The sponsor’s questions did lead to one critical response from the report, however: “The most important attributes (of a Science of Cyberspace Security) would be the construction of a common language and a set of basic concepts about which the security community can develop a shared understanding.” We have asserted the same requirement from the beginning of SENDS (here and here, for example), as did the DOE imply in its report. It appears this principle applies to both a science of cyberspace security and a more general science of cyberspace (in fact, that’s a contributing factor to resolving wicked problems, another core component of SENDS).
But, there’s much more to understanding cyberspace and the questions we need to ask about it than cyberspace security. That’s why we need a broader “Science of Cyberspace.” To better secure cyberspace, it would be helpful to more fully understand what’s going on inside the environment as a whole. Some might argue that the immune system seems to work just fine without knowing all the details about the host it’s protecting or the characteristics of the attacker. But as the JASONs so rightly point out, an immune system is at best an inspiration for how to do better security.
In their study of systems, scientists and engineers typically try to address hard questions through broad understanding and awareness, and use an approach that provides deeper insights about the whole of a system. While studying the immune system may help with understanding how the body defends itself, studying the immune system alone does not suffice for the study of the entire human body. Likewise, studying the science of cyberspace security alone does not give us the broader understanding of the whole needed to study the entirety of the cyberspace system.

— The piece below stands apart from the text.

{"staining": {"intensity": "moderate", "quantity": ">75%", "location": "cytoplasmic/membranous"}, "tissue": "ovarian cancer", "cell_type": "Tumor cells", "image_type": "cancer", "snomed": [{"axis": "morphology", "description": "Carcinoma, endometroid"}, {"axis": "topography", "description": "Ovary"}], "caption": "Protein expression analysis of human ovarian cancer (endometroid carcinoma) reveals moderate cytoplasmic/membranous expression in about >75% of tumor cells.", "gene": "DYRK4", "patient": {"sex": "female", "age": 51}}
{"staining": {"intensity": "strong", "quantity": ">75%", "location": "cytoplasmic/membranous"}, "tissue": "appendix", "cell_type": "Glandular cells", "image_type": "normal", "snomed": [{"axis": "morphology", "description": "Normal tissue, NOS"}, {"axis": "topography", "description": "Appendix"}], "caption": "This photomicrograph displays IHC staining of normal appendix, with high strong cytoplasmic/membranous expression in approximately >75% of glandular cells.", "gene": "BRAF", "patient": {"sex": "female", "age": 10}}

Since cyberspace is a socio-technological environment, built, explored and exploited by people (at least for the time being), we need to start understanding more about the ecology of the environment and how it’s changing human behavior as a whole. We’ve seen that cyberspace as a massively interconnecting environment has already altered the nature of crime and spying (people-centric activities), and thus why there is a critical need for a science of cyberspace security. That’s just one family of problems we face, however, because we don’t understand cyberspace holistically.
We need to ask questions about cyberspace, not just about cyberspace security. Broadening our aperture of questions helps us accomplish the main objectives of science: explain and predict. Many more questions need to be focused on the people part of cyberspace. We began that process from the earliest drafts of the Science of Cyberspace White Paper (first drafted in March, 2009, by the way, and now posted in its eighth major draft, noted above) and in our earliest blogs (here and here, for example).
We also need not be put off when we find evidence or results that refute our hypotheses (another term for questions), either. It’s just as important to publish findings that surprise us and rebut previously held notions as it is to present results that confirm our initial positions. Science is about impartiality and repeatability of objectively derived findings. A recent piece in the New Yorker Magazine, entitled “The Truth Wears Off: Is there something wrong with the scientific method?” bears that out.
In a sense, trying to do a science of cyberspace security without at least simultaneously doing a more general science of cyberspace may fall into the category of the cautions of the New Yorker piece…we need to ask questions about the whole environment, not just part of it. That’s the approach SENDS and the Science of Cyberspace are taking. Our success, however, will be in large part because of the insightful work the JASONs, the DOE and others are doing, just as they may also benefit from SENDS.
Cyberspace is immense, and it will take all we humans have to understand it, explore it, exploit it and protect it. We’re all in this together.